Task brief:
Across the entries, count the lines that include "наличии" and report only that number.

Materials provided:
>>>

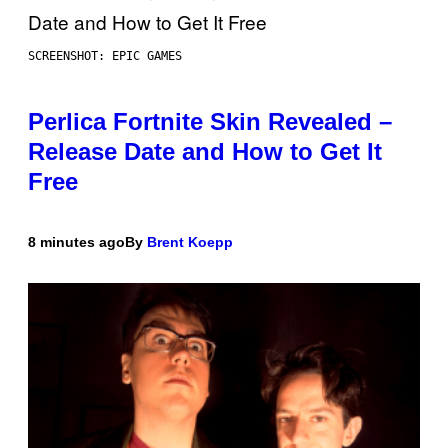
SCREENSHOT: EPIC GAMES
Perlica Fortnite Skin Revealed –
Release Date and How to Get It
Free
8 minutes ago
By
Brent Koepp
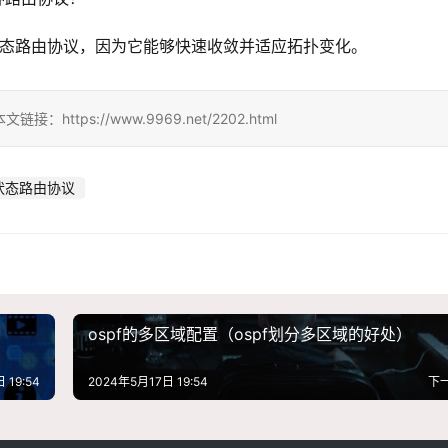
路状态路由协议，因为它能够快速收敛并适应拓扑变化。
ps://www.9969.net/2202.html
状态路由协议
ospf的多区域配置（ospf划分多区域的好处）
 19:54
2024年5月17日 19:54
下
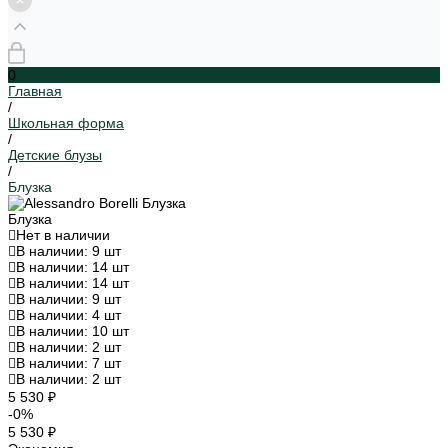
0
Главная
/
Школьная форма
/
Детские блузы
/
Блузка
Блузка
Нет в наличии
В наличии: 9 шт
В наличии: 14 шт
В наличии: 14 шт
В наличии: 9 шт
В наличии: 4 шт
В наличии: 10 шт
В наличии: 2 шт
В наличии: 7 шт
В наличии: 2 шт
5 530 ₽
-0%
5 530 ₽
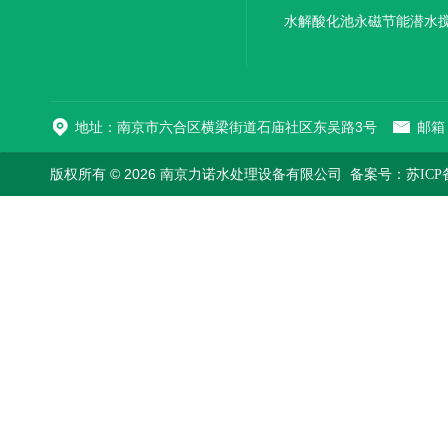
机厂家直销
水解酸化池永磁节能潜水
机
地址：南京市六合区横梁街道石庙社区东吴路3号
邮箱：
版权所有 © 2026 南京力诺水处理设备有限公司
备案号：苏ICP备1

<<<

Answer box:
10